_PAGE EXCERPT_
--- start ---
[p2p-research] [Commoning] commons, phronesis, power, history

Michel Bauwens michelsub2004 at gmail.com
Tue Jan 4 12:29:35 CET 2011


Dear Massimo,

some friends of the p2p foundation are quite active in Greece around the
commons topic, in the context of the crisis,

I'm putting them in cc in case they have some particular contextual
information to add about their experience,

Michel

On Tue, Jan 4, 2011 at 4:39 PM, Massimo De Angelis <commoning at gmail.com>wrote:

> Dear all,
>
> happy new years, and allow me few observations on the current debates
>
> A commons cannot be conceived as a thing, although "things" are also
> elements of the commons. Commons are not ONLY use-values to a plurality
> ("things", whether material or immaterial), but also pluralities that claim
> ownership to those things, and IN SO DOING they enter particular social and
> power relations (hence they form not only communities, but also communities
> in struggle, where struggle here is very loosely meant). Hence "property"
> is *constituent* of the definition of the commons. Also, because the
> claiming ownership and the enacting of this claim involves the exercise of
> several powers often in contraposition to other powers, one cannot talk
> about commons without talking about powers and power relations.  If we do
> it, then our discourse is not prepared to forge the intellectual tools to
> deal with this essential aspect of commons formation, and we will be
> obviously more open to co-optation for the simple fact that if we do not
> cast our discourse on commons on the question of power, we will be unable
> to *anticipate* any threat to cooptation commons, since our discourse is
>  unprepared and naive about it. Strategically speaking, to leave out power
> from our *episteme, *is, I repeat, dangerous (or at least, it will appear
> as dangerous to those like me who think that the reproduction of our lives
> in all dimensions are intertwined with power relations).
>
> Now, if commons involve a "thing" AND a ownership claiming plurality, the
> fact that this list  has spent long time debating the importance in the
> nature of the "thing" but little or no time on the current political nature
> of (often conflicting) claims to ownership of those things is indicative of
> how there is the need to re-balance the current dominant discourse on
> commons. This, not only from a epistemological sense. But, following the
> Aristotelian lead given by Wolfgang, also and more crucially from the
> perspective of phronesis, that is capability to consider the mode of action
> in order to deliver change. At this level, obviously commoners in situated
> realities will consider all options given to them, including access to
> market to beef up their financial balances to pay for resources to pool, or
> a deal with a state authority that allow them to advance a particular
> project. But if it is true with Wolfgang that "Phronesis depends in part on
> intuition, as well as on one's values, and therefore can not be fully
> grasped by the epistemic approach", it is also the case that if our
> epistemic approach marginalises the question of power and subordinate it to
> the "nature of the thing", then our "values" and  "intuitions" giving rise
> to strategic choices will not be balanced by the historical *experience *that
> past generations of struggles can deliver us to inform our own actions (or
> by the experience matured by similar situations in different places). As our
> commons oracle (wikipedia) reminds us, "*Phronesis* is concerned with
> particulars, because it is concerned with how to act in particular
> situations. One can learn the principles of action, but applying them in the
> real world, in situations one could not have foreseen, requires experience
> of the world." But in so far as we understand commons as a *social force *of
> transformation, this is not only the case of "personal" biographical
> experience, but of historical and social experience.
--- end ---
_RECORDED DATA_
--- start ---
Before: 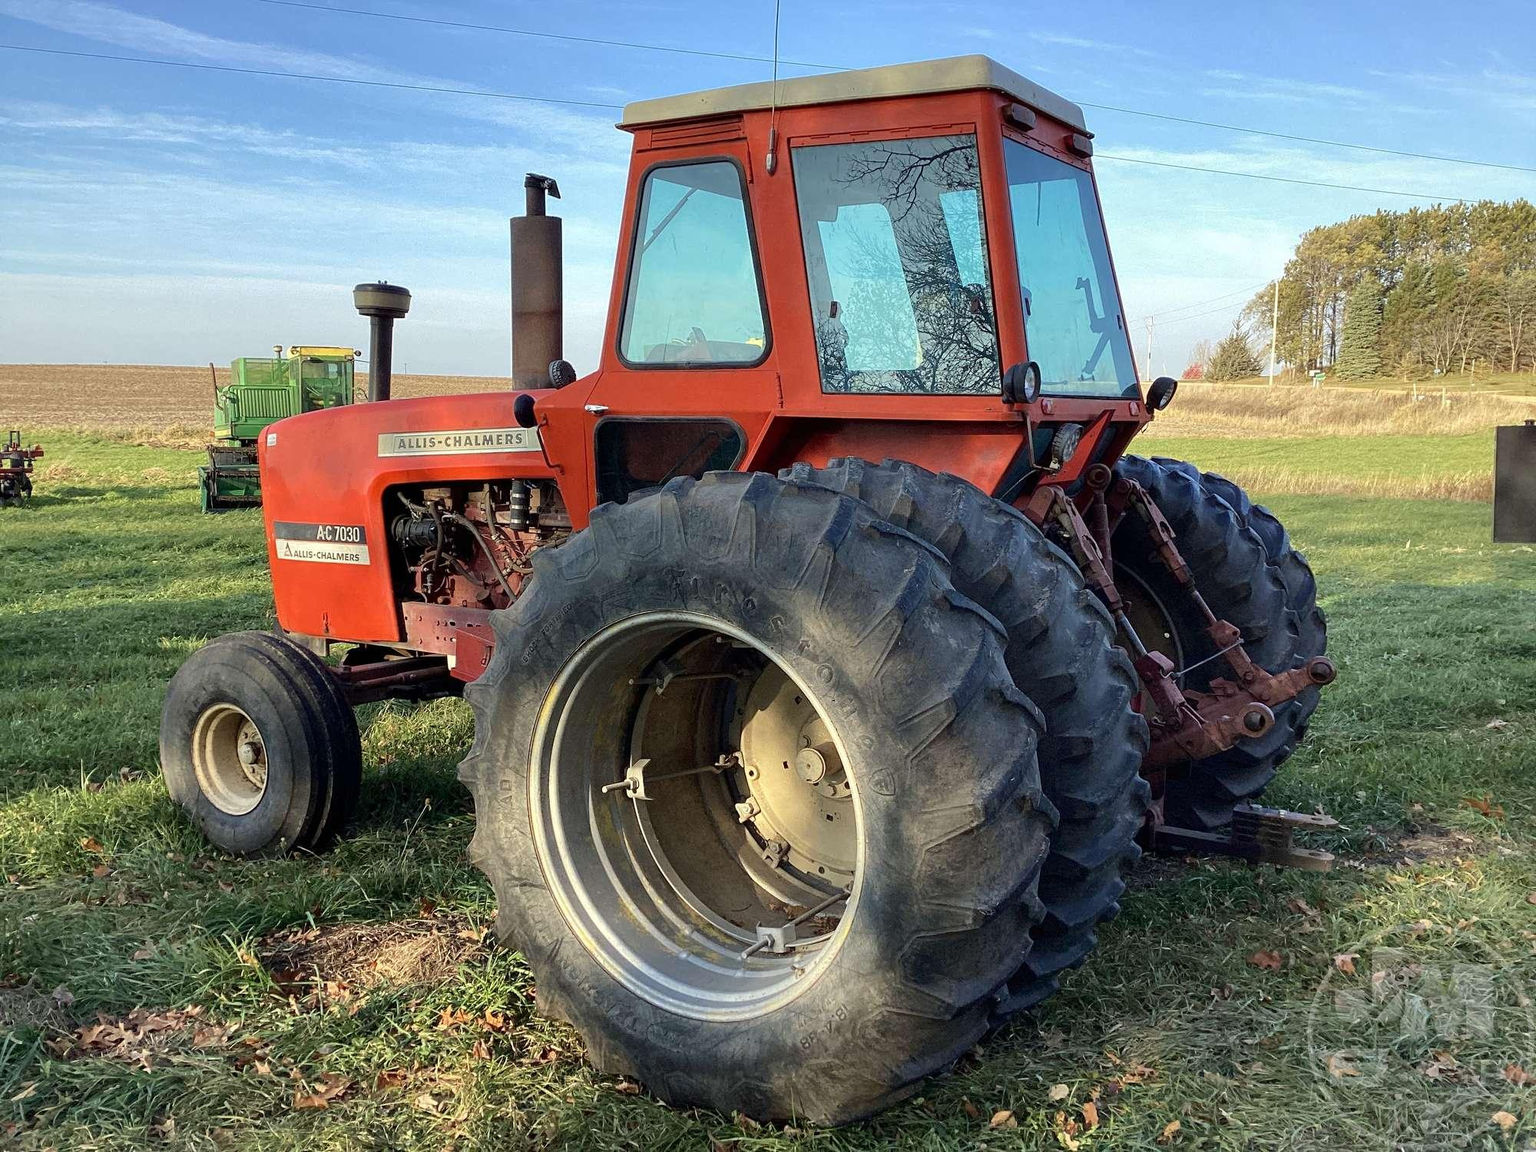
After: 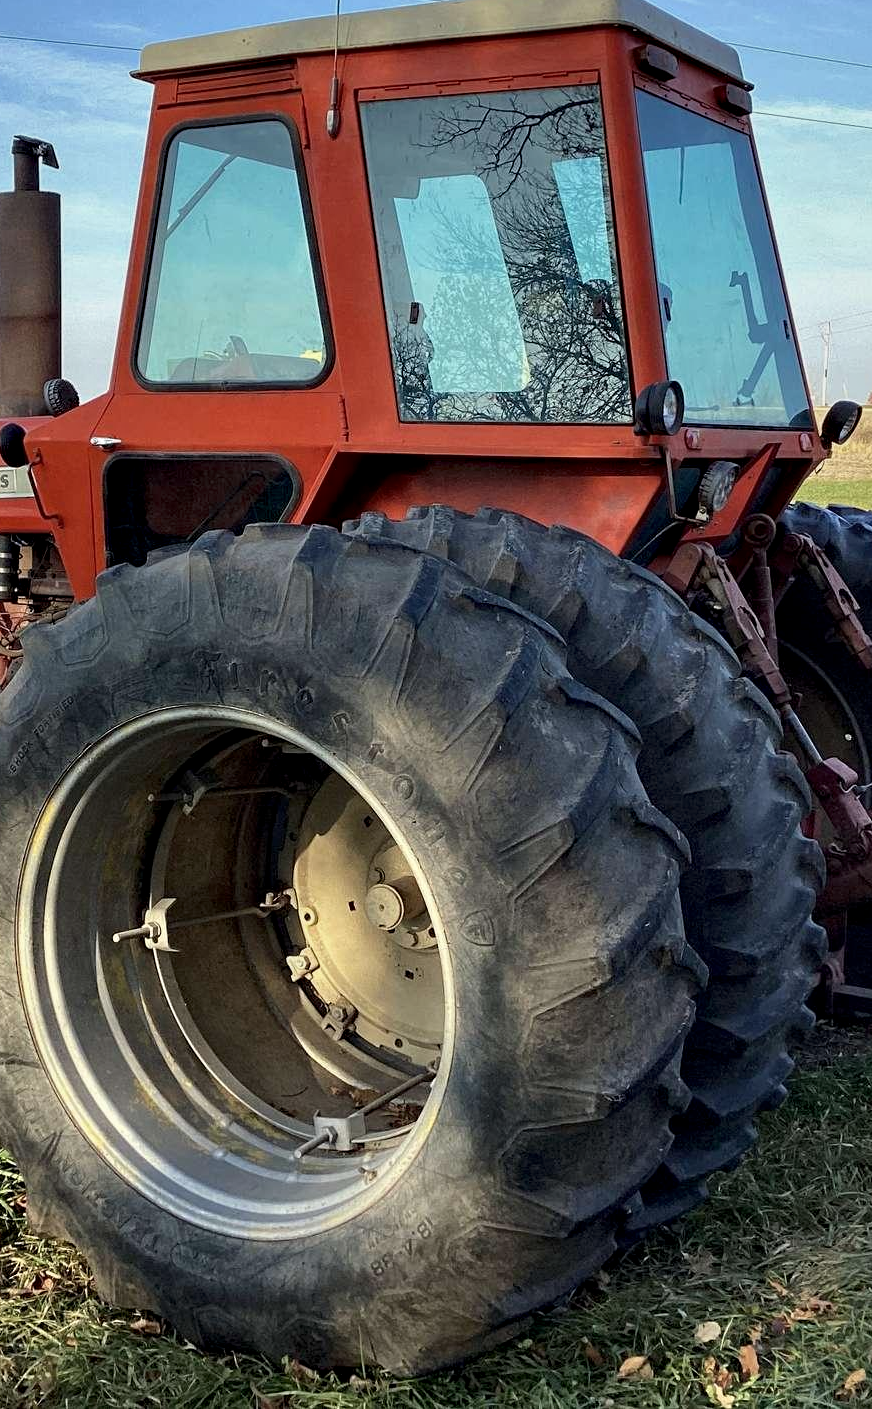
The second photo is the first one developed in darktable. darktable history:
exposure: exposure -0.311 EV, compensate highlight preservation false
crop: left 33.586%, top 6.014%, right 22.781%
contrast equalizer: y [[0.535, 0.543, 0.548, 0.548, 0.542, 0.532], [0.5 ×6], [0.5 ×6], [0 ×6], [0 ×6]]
--- end ---
--- start ---
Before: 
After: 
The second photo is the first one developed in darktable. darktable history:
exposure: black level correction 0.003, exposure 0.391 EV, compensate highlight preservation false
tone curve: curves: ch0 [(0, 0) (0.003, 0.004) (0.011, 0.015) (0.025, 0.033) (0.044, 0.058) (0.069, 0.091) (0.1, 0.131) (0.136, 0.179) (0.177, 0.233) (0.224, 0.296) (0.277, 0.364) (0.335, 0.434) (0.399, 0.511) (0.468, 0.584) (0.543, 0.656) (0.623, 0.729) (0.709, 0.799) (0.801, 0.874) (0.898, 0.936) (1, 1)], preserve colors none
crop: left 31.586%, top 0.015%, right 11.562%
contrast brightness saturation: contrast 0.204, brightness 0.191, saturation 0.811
--- end ---
--- start ---
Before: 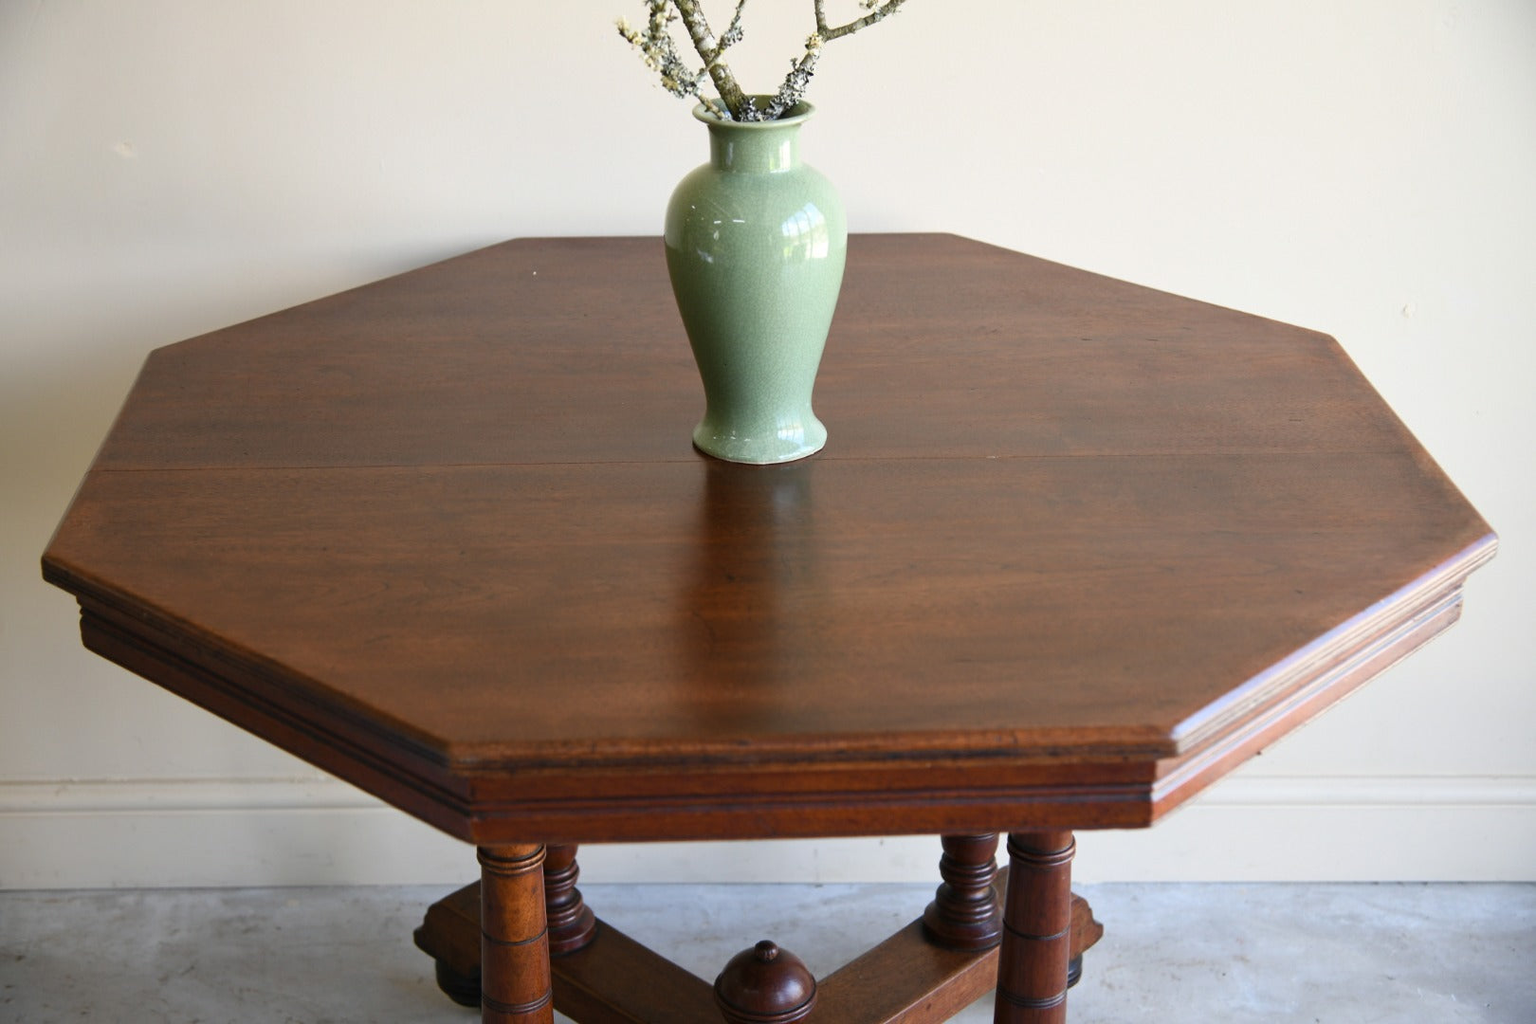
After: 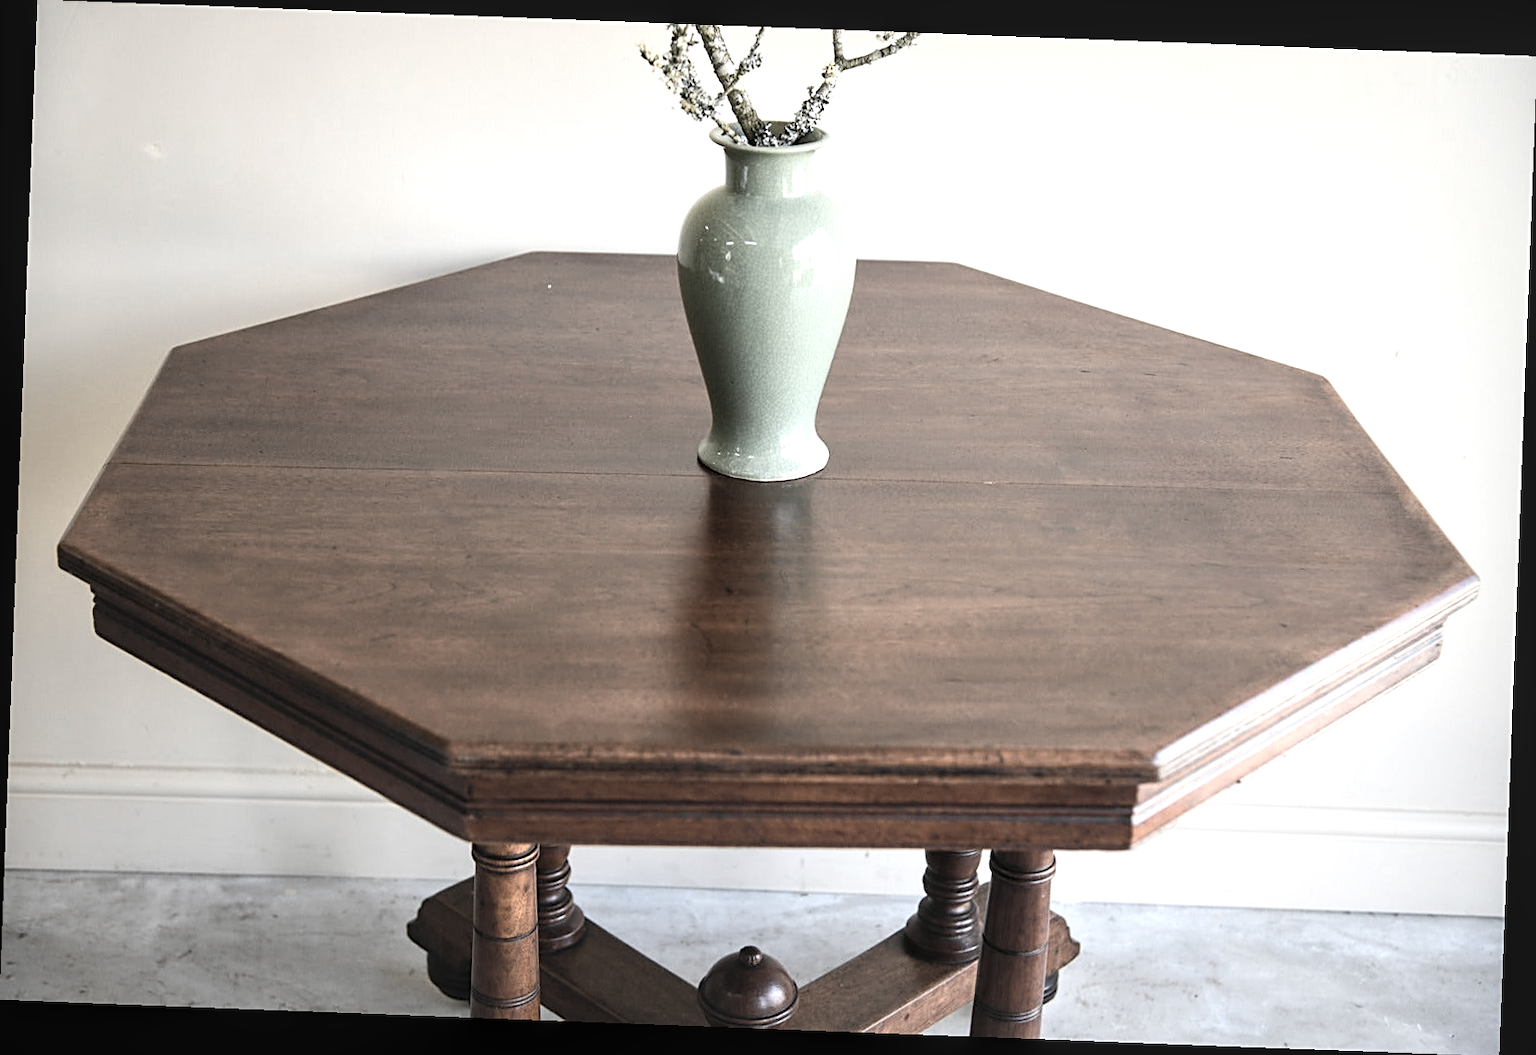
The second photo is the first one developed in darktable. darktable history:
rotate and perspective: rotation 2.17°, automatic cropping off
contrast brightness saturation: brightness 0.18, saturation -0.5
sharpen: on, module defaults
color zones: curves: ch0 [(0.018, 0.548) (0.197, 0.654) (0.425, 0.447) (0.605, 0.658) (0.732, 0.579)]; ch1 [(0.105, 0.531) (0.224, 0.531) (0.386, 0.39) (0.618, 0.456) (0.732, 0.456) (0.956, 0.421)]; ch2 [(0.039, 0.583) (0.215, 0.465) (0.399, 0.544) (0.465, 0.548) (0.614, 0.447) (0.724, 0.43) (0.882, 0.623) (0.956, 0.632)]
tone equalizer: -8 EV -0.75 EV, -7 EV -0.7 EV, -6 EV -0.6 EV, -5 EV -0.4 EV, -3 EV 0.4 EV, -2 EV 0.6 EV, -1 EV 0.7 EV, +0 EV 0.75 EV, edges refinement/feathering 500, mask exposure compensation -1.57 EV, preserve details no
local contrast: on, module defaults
--- end ---
_EXERCISE REQUIREMENTS_
(a) According to the email on commons and power, what is *constituent* of the definition of the commons?
(b) Continue the email on commons, phronesis and power, picking up after its last sentence.

_EXERCISE RESULTS_
(a) Property

(b)
>
> Two final remarks. People in this list have reacted very defensively to my
> previous post alleging that contemporary issues of power, capital and crisis
> were not central in the ICC. Reactions spanned from the type "check on
> google how many times my name has appeared associated to capitalism" to "we
> need to think positively and not negatively". I hope what written above is
> helpful to clarifying where I come from. This is not a question of
> ideological anti-capitalism (yet!), nor a question of wanting to "think
> negatively" rather than "positively". It is a question of thinking
> strategically in a field of forces, hence positively but with the awareness
> of social forces (and not just this or that "bad" guy) that run in the
> opposite direction.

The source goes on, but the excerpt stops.